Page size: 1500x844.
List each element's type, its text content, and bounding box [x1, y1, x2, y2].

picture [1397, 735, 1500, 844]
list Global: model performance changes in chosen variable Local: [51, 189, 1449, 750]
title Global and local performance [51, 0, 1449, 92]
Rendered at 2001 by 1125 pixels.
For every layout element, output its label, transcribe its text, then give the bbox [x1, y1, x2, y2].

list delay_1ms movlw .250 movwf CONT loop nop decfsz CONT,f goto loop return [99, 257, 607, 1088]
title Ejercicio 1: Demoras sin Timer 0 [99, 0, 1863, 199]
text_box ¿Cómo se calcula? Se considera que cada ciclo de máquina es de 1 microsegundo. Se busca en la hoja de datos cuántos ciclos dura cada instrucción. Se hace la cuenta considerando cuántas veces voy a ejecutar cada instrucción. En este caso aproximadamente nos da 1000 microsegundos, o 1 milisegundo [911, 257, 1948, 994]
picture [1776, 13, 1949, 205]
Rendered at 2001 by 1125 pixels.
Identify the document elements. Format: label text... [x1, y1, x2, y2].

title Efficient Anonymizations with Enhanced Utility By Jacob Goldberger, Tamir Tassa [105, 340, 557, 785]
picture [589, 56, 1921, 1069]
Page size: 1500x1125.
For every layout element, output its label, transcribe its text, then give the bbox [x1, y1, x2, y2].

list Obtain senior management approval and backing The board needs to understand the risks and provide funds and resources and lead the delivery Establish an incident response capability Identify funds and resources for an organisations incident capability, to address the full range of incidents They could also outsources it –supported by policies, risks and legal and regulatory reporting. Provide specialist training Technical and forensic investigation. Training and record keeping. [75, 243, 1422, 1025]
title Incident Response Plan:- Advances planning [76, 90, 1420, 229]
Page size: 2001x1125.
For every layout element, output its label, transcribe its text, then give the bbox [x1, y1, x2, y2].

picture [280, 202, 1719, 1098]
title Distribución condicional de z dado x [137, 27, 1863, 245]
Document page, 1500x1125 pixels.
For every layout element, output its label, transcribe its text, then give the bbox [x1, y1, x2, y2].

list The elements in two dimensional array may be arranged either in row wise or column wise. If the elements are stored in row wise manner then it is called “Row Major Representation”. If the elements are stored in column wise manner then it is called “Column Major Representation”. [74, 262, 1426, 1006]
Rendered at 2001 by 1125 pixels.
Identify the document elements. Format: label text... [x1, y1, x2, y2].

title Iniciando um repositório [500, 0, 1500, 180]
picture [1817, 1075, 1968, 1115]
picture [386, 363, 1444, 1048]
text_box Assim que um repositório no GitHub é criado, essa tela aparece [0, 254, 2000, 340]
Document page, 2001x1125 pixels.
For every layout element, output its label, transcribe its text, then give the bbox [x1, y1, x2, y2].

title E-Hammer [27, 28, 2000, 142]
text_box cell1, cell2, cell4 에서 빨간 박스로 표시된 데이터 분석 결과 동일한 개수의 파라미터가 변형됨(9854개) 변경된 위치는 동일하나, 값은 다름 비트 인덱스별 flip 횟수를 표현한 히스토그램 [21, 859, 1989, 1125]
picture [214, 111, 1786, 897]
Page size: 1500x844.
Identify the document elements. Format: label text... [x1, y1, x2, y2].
⁂
Please work out how many lines in the material contain the word "size" and state only that number.

» **ANSWER TO THE EXERCISE**:
4